Write out the records word for word, with no pictures.

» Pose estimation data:
☆ ☆ ☆
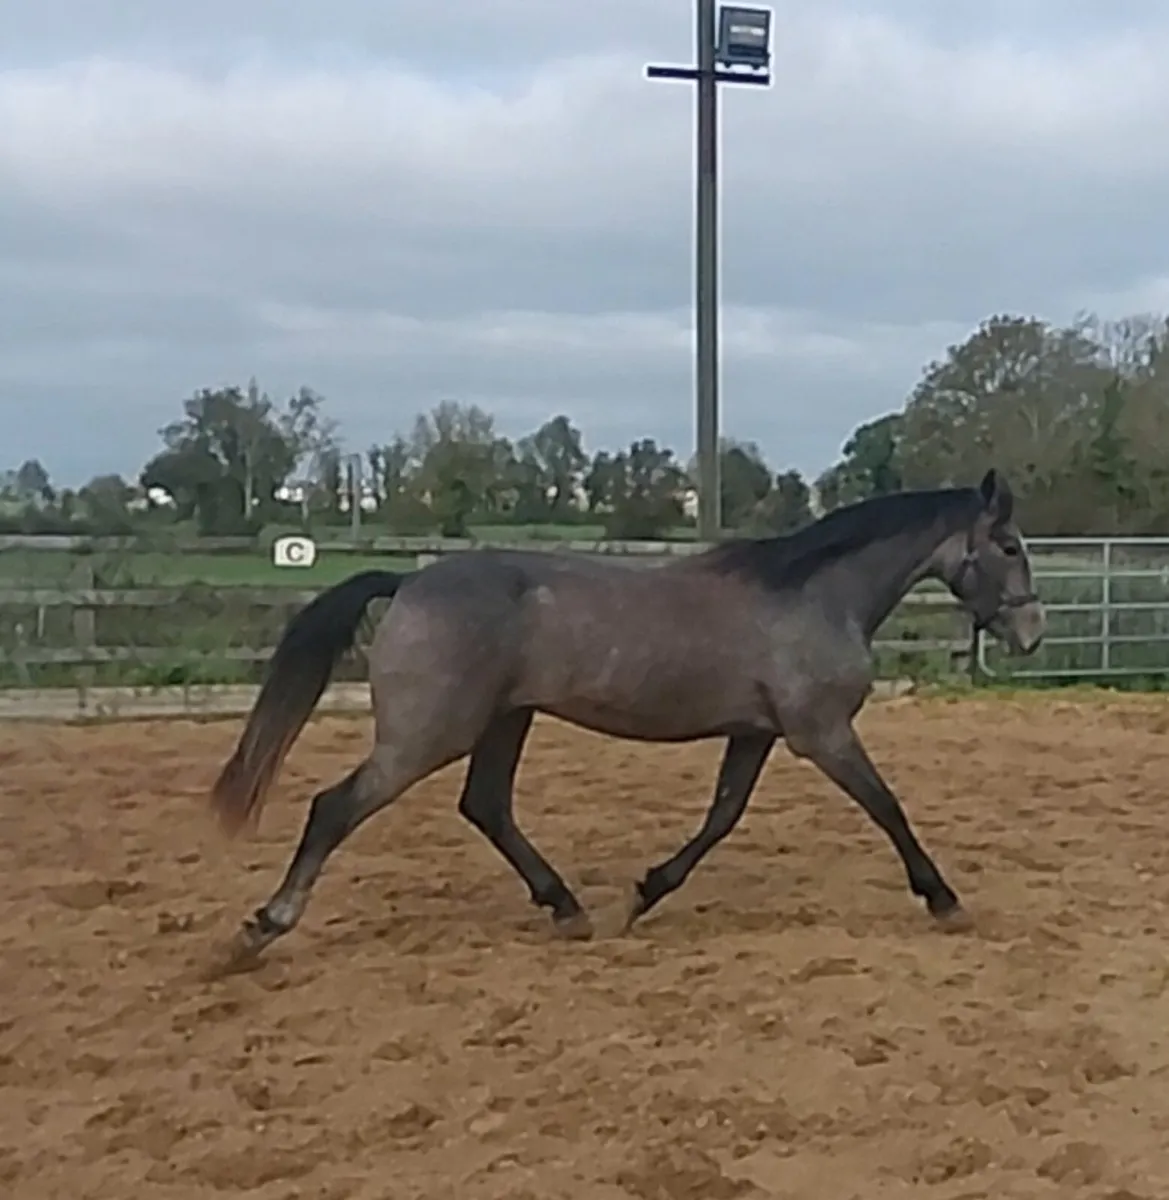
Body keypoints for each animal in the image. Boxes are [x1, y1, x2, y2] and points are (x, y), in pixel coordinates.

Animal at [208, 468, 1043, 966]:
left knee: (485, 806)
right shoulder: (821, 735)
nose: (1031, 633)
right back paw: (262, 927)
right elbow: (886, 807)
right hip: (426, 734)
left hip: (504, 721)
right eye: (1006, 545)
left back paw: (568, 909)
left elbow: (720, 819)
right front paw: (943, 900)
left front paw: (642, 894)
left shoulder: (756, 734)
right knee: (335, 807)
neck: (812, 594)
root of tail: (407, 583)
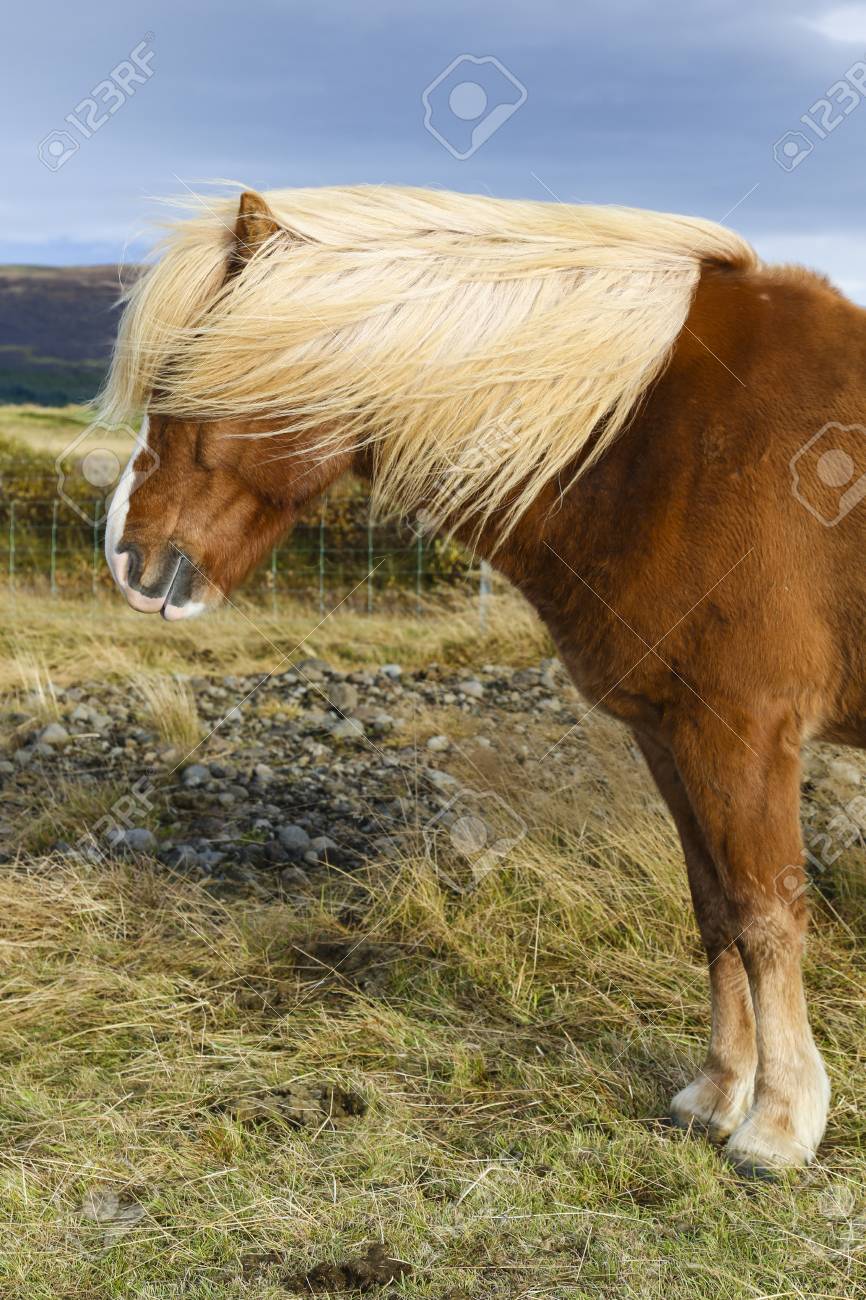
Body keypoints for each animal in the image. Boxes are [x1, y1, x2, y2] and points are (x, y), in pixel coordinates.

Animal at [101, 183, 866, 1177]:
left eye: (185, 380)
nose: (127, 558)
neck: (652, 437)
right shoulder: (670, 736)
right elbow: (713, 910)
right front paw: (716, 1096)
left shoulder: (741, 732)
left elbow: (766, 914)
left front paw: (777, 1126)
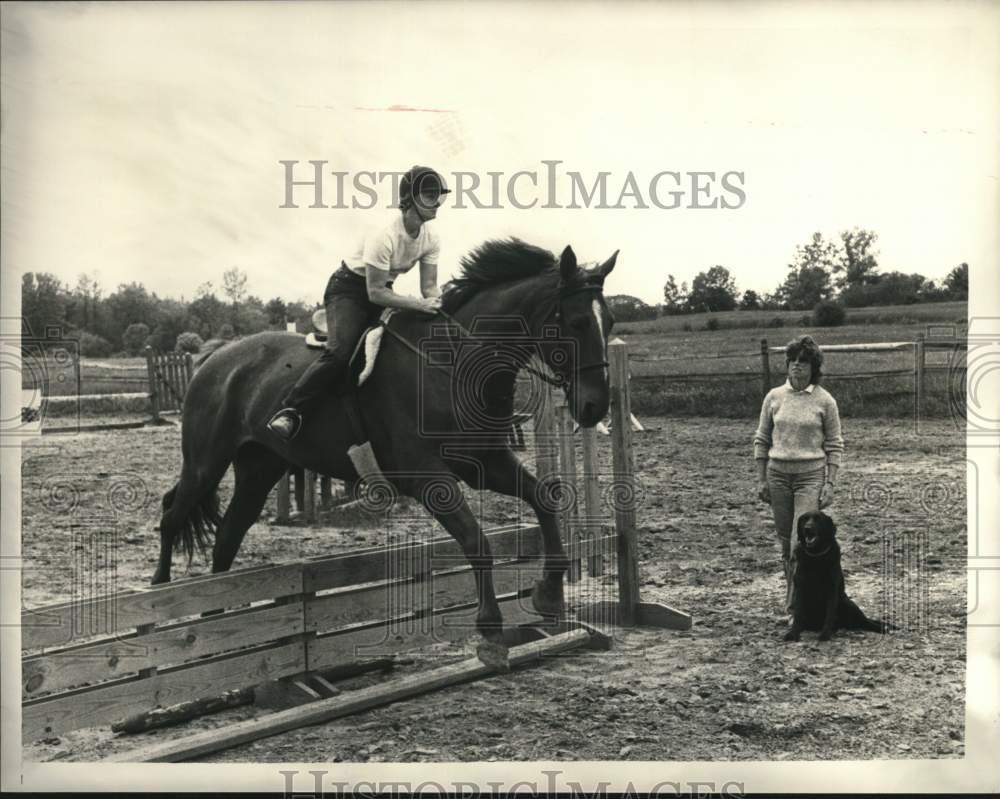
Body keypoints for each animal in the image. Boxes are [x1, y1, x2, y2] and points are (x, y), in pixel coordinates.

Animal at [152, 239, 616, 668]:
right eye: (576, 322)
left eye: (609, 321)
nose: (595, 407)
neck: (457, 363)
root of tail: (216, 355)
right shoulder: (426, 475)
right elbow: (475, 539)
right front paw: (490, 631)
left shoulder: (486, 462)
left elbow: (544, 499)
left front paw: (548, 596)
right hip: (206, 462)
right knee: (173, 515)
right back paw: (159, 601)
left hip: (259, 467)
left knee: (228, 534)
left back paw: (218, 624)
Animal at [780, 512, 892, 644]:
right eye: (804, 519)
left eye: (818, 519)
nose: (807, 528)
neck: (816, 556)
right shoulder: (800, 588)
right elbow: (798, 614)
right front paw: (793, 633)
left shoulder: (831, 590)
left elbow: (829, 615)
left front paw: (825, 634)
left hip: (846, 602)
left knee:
☆ ☆ ☆
» RESPONSE TO THIS TASK:
Body keypoints for each animal in the image. Boxes are [x1, y1, x2, y2] and points are (x, y), in pixel coordinates.

Animal at [208, 468, 1043, 966]:
left knee: (485, 806)
right shoulder: (821, 735)
nose: (1031, 633)
right back paw: (262, 927)
right elbow: (886, 807)
right hip: (426, 734)
left hip: (504, 721)
right eye: (1006, 545)
left back paw: (568, 909)
left elbow: (720, 819)
right front paw: (943, 900)
left front paw: (642, 894)
left shoulder: (756, 734)
right knee: (335, 807)
neck: (812, 594)
root of tail: (407, 583)
Body keypoints for each animal in the image. Boxes are [x1, y1, x2, y2] and points are (x, y), in pixel coordinates.

Animal at [101, 183, 866, 1177]:
left eye: (185, 380)
nose: (127, 558)
neck: (652, 437)
right shoulder: (670, 736)
right elbow: (713, 910)
right front paw: (716, 1096)
left shoulder: (741, 732)
left elbow: (766, 914)
left front paw: (777, 1126)
Body keypoints for each animal in the image. Boxes are [x1, y1, x2, y2] and points are (x, y), in pixel coordinates.

Animal at [152, 239, 616, 668]:
right eye: (576, 322)
left eye: (609, 321)
nose: (595, 407)
neck: (457, 363)
root of tail: (216, 355)
right shoulder: (426, 475)
right elbow: (475, 539)
right front paw: (490, 631)
left shoulder: (486, 462)
left elbow: (544, 499)
left front paw: (548, 596)
right hip: (206, 462)
right knee: (173, 515)
right back paw: (159, 601)
left hip: (259, 467)
left knee: (228, 534)
left back paw: (218, 624)
Animal at [780, 512, 892, 644]:
right eye: (804, 519)
left eye: (818, 519)
nose: (807, 528)
neck: (816, 556)
right shoulder: (800, 588)
right elbow: (798, 614)
right front paw: (793, 633)
left shoulder: (831, 590)
left elbow: (829, 615)
left front paw: (825, 634)
left hip: (846, 602)
left knee:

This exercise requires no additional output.